Eine gute Massage ist immer dann äußerst willkommen, wenn wir körperlich und seelisch richtig entspannen und uns praktisch „entkrampfen“ möchten. Dass dies auch wirklich passiert, wussten die Menschen bereits vor Tausenden von Jahren. Denn: Massagen dienen der mechanischen Beeinflussung von Haut, Bindegewebe und auch Muskulatur durch Dehnungs-, Zug- und Druckreiz – die Wirkung erstreckt sich dabei von der behandelten Stelle des Körpers über den gesamten Organismus und schließt deshalb auch die Psyche mit ein.

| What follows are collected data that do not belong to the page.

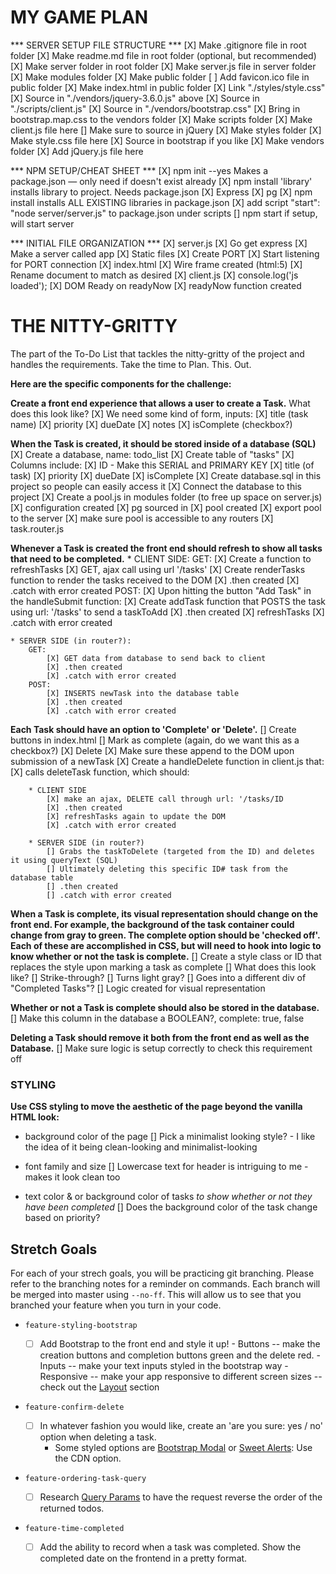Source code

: # MY GAME PLAN

*** SERVER SETUP FILE STRUCTURE ***
[X] Make .gitignore file in root folder
[X] Make readme.md file in root folder (optional, but recommended)
    [X] Make server folder in root folder
        [X] Make server.js file in server folder
        [X] Make modules folder
        [X] Make public folder
            [ ] Add favicon.ico file in public folder
            [X] Make index.html in public folder
                [X] Link "./styles/style.css"
                [X] Source in "./vendors/jquery-3.6.0.js" above
                [X] Source in "./scripts/client.js"
                [X] Source in "./vendors/bootstrap.css"
                    [X] Bring in bootstrap.map.css to the vendors folder
            [X] Make scripts folder
                [X] Make client.js file here
                    [] Make sure to source in jQuery
            [X] Make styles folder
                [X] Make style.css file here
                [X] Source in bootstrap if you like
            [X] Make vendors folder
                [X] Add jQuery.js file here

*** NPM SETUP/CHEAT SHEET ***
[X] npm init --yes Makes a package.json — only need if doesn't exist already
[X] npm install 'library' installs library to project. Needs package.json
    [X] Express
    [X] pg
[X] npm install installs ALL EXISTING libraries in package.json
    [X] add script "start": "node server/server.js" to package.json under scripts
[] npm start if setup, will start server

*** INITIAL FILE ORGANIZATION ***
[X] server.js
    [X] Go get express
    [X] Make a server called app
    [X] Static files
    [X] Create PORT
    [X] Start listening for PORT connection
[X] index.html
    [X] Wire frame created (html:5)
    [X] Rename document to match as desired
[X] client.js
    [X] console.log('js loaded');
    [X] DOM Ready on readyNow
    [X] readyNow function created

# THE NITTY-GRITTY
The part of the To-Do List that tackles the nitty-gritty of the project and handles the requirements. Take the time to Plan. This. Out.

**Here are the specific components for the challenge:**

**Create a front end experience that allows a user to create a Task.**
    What does this look like?
        [X] We need some kind of form, inputs:
            [X] title (task name)
            [X] priority
            [X] dueDate
            [X] notes
            [X] isComplete (checkbox?)

**When the Task is created, it should be stored inside of a database (SQL)**
    [X] Create a database, name: todo_list
    [X] Create table of "tasks"
        [X] Columns include:
            [X] ID - Make this SERIAL and PRIMARY KEY
            [X] title (of task)
            [X] priority
            [X] dueDate
            [X] isComplete
    [X] Create database.sql in this project so people can easily access it
    [X] Connect the database to this project
        [X] Create a pool.js in modules folder (to free up space on server.js)
        [X] configuration created
        [X] pg sourced in
        [X] pool created
        [X] export pool to the server
        [X] make sure pool is accessible to any routers
            [X] task.router.js

**Whenever a Task is created the front end should refresh to show all tasks that need to be completed.**
    * CLIENT SIDE:
        GET:
            [X] Create a function to refreshTasks
            [X] GET, ajax call using url '/tasks'
            [X] Create renderTasks function to render the tasks received to the DOM
            [X] .then created
            [X] .catch with error created
        POST:
            [X] Upon hitting the button "Add Task" in the handleSubmit function:
            [X] Create addTask function that POSTS the task using url: '/tasks' to send a taskToAdd
            [X] .then created
            [X] refreshTasks
            [X] .catch with error created

    * SERVER SIDE (in router?):
        GET:
            [X] GET data from database to send back to client
            [X] .then created
            [X] .catch with error created
        POST:
            [X] INSERTS newTask into the database table
            [X] .then created
            [X] .catch with error created

**Each Task should have an option to 'Complete' or 'Delete'.**
    [] Create buttons in index.html 
        [] Mark as complete (again, do we want this as a checkbox?)
        [X] Delete 
    [X] Make sure these append to the DOM upon submission of a newTask
    [X] Create a handleDelete function in client.js that:
        [X] calls deleteTask function, which should:

        * CLIENT SIDE
            [X] make an ajax, DELETE call through url: '/tasks/ID
            [X] .then created
            [X] refreshTasks again to update the DOM
            [X] .catch with error created

        * SERVER SIDE (in router?)
            [] Grabs the taskToDelete (targeted from the ID) and deletes it using queryText (SQL)
            [] Ultimately deleting this specific ID# task from the database table
            [] .then created
            [] .catch with error created

**When a Task is complete, its visual representation should change on the front end. For example, the background of the task container could change from gray to green. The complete option should be  'checked off'. Each of these are accomplished in CSS, but will need to hook into logic to know whether or not the task is complete.**
    [] Create a style class or ID that replaces the style upon marking a task as complete
        [] What does this look like?
            [] Strike-through?
            [] Turns light gray?
            [] Goes into a different div of "Completed Tasks"?
    [] Logic created for visual representation

**Whether or not a Task is complete should also be stored in the database.**
    [] Make this column in the database a BOOLEAN?, complete: true, false

**Deleting a Task should remove it both from the front end as well as the Database.**
    [] Make sure logic is setup correctly to check this requirement off

### STYLING

**Use CSS styling to move the aesthetic of the page beyond the vanilla HTML look:**
  - background color of the page
    [] Pick a minimalist looking style? - I like the idea of it being clean-looking and minimalist-looking

  - font family and size
    [] Lowercase text for header is intriguing to me - makes it look clean too

  - text color & or background color of tasks *to show whether or not they have been completed*
    [] Does the background color of the task change based on priority?







  ## Stretch Goals

For each of your strech goals, you will be practicing git branching. Please refer to the branching notes for a reminder on commands. Each branch will be merged into master using `--no-ff`. This will allow us to see that you branched your feature when you turn in your code.

- `feature-styling-bootstrap` 

    - [ ]  Add Bootstrap to the front end and style it up!
      -  Buttons -- make the creation buttons and completion buttons green and the delete red.
      -  Inputs -- make your text inputs styled in the bootstrap way
      -  Responsive -- make your app responsive to different screen sizes -- check out the [Layout](https://getbootstrap.com/docs/4.1/layout/overview/) section

- `feature-confirm-delete`

    - [ ]  In whatever fashion you would like, create an 'are you sure: yes / no' option when deleting a task.
        - Some styled options are [Bootstrap Modal](https://getbootstrap.com/docs/4.0/components/modal/) or [Sweet Alerts](https://sweetalert.js.org/guides/): Use the CDN option.

- `feature-ordering-task-query` 

    - [ ]  Research [Query Params](https://expressjs.com/en/api.html#req.query) to have the request reverse the order of the returned todos. 
    
- `feature-time-completed` 

    - [ ]  Add the ability to record when a task was completed. Show the completed date on the frontend in a pretty format.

Im Prinzip gehören Massagen zu den ältesten Heilmitteln der Menschheit – zumindest im weitesten Sinne.
Die gezielte Anwendung zur Heilung hat ihren Ursprung sehr wahrscheinlich im Osten Afrikas sowie in Asien; die ersten Erwähnungen finden sich beim Chinesen Huáng Dì, der bereits 2600 v.Chr. Massagehandgriffe und gymnastische Übungen beschreibt. In Verbindung mit ätherischen Ölen und Kräutern gibt es auch frühe Nachweise in der indischen Gesundheitslehre und Heilkunst, dem Ayurveda. Über den griechischen Arzt Hippokrates (ca. 460–370 v.Chr.) und seine medizinische Schule gelangte die Massage nach Europa, wo sie später eine essentielle Rolle bei der Rehabilitation der Gladiatoren im Römischen Reich spielte. Hippokrates selbst schrieb seine Erkenntnisse und Empfehlungen zur Anwendung nieder.

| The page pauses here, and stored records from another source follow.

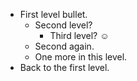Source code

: * First level bullet.
	* Second level?
		* Third level? ☺
	* Second again.
	* One more in this level.
* Back to the first level.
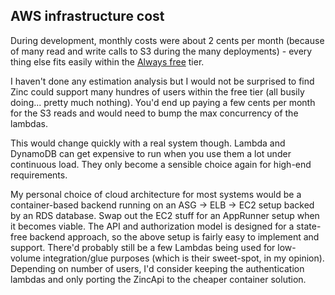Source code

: ## AWS infrastructure cost

During development, monthly costs were about 2 cents per month (because of many
read and write calls to S3 during the many deployments) - every thing else
fits easily within the [Always free](https://aws.amazon.com/free) tier.

I haven't done any estimation analysis but I would not be surprised to find
Zinc could support many hundres of users within the free tier (all busily
doing... pretty much nothing).
You'd end up paying a few cents per month for the S3 reads and would
need to bump the max concurrency of the lambdas.

This would change quickly with a real system though.  Lambda and DynamoDB can
get expensive to run when you use them a lot under continuous load.  They only
become a sensible choice again for high-end requirements.

My personal choice of cloud architecture for most systems would be a
container-based backend running on an ASG -> ELB -> EC2 setup backed by an
RDS database. Swap out the EC2 stuff for an AppRunner setup when it becomes
viable.
The API and authorization model is designed for a state-free backend approach,
so the above setup is fairly easy to implement and support.
There'd probably still be a few Lambdas being used for low-volume
integration/glue purposes (which is their sweet-spot, in my opinion).  
Depending on number of users, I'd consider keeping the authentication lambdas
and only porting the ZincApi to the cheaper container solution.  

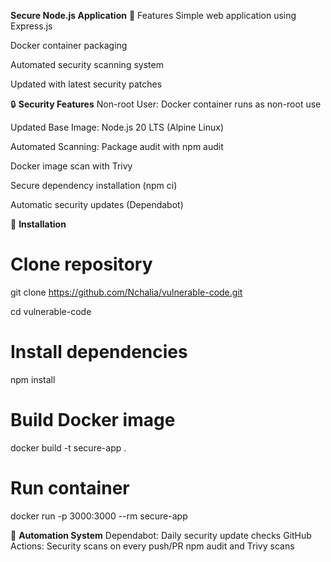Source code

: **Secure Node.js Application**
🌟 Features
Simple web application using Express.js

Docker container packaging

Automated security scanning system

Updated with latest security patches

🔒 **Security Features**
Non-root User: Docker container runs as non-root use

Updated Base Image: Node.js 20 LTS (Alpine Linux)

Automated Scanning:
Package audit with npm audit

Docker image scan with Trivy

Secure dependency installation (npm ci)

Automatic security updates (Dependabot)

🚀 **Installation**
# Clone repository
git clone https://github.com/Nchalia/vulnerable-code.git

cd vulnerable-code
# Install dependencies
npm install

# Build Docker image
docker build -t secure-app .

# Run container
docker run -p 3000:3000 --rm secure-app

🤖 **Automation System**
Dependabot: Daily security update checks
GitHub Actions:
Security scans on every push/PR
npm audit and Trivy scans


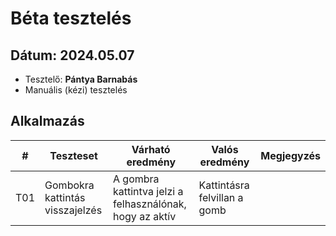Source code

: # Béta tesztelés

## **Dátum:** 2024.05.07
 - Tesztelő: **Pántya Barnabás**
 - Manuális (kézi) tesztelés

## Alkalmazás

| # | Teszteset | Várható eredmény | Valós eredmény | Megjegyzés |
|------------|------------|---------------|--------------------|------------|
| T01 | Gombokra kattintás visszajelzés | A gombra kattintva jelzi a felhasználónak, hogy az aktív | Kattintásra felvillan a gomb |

Im Mittelalter beinahe vollkommen „out“
Der zweite bedeutende Arzt der Antike, der Grieche Galenos (129–199), nahm sich ebenfalls der manuellen Therapie an und schrieb unzählige Abhandlungen über die von ihm entworfenen Formen sowie darüber, bei welchen Erkrankungen diese anzuwenden seien. Trotz seines Einflusses, der bis weit ins Mittelalter reichte, verlor die Gesellschaft Europas in späteren Zeiten das Interesse an Massagen und anderen Präventions- und Therapiemaßnahmen. Erst im 16. Jahrhundert wurde die Massage durch den Arzt und Alchimisten Paracelsus (1493–1541) wieder Thema in der Heilkunst bzw. der Medizin.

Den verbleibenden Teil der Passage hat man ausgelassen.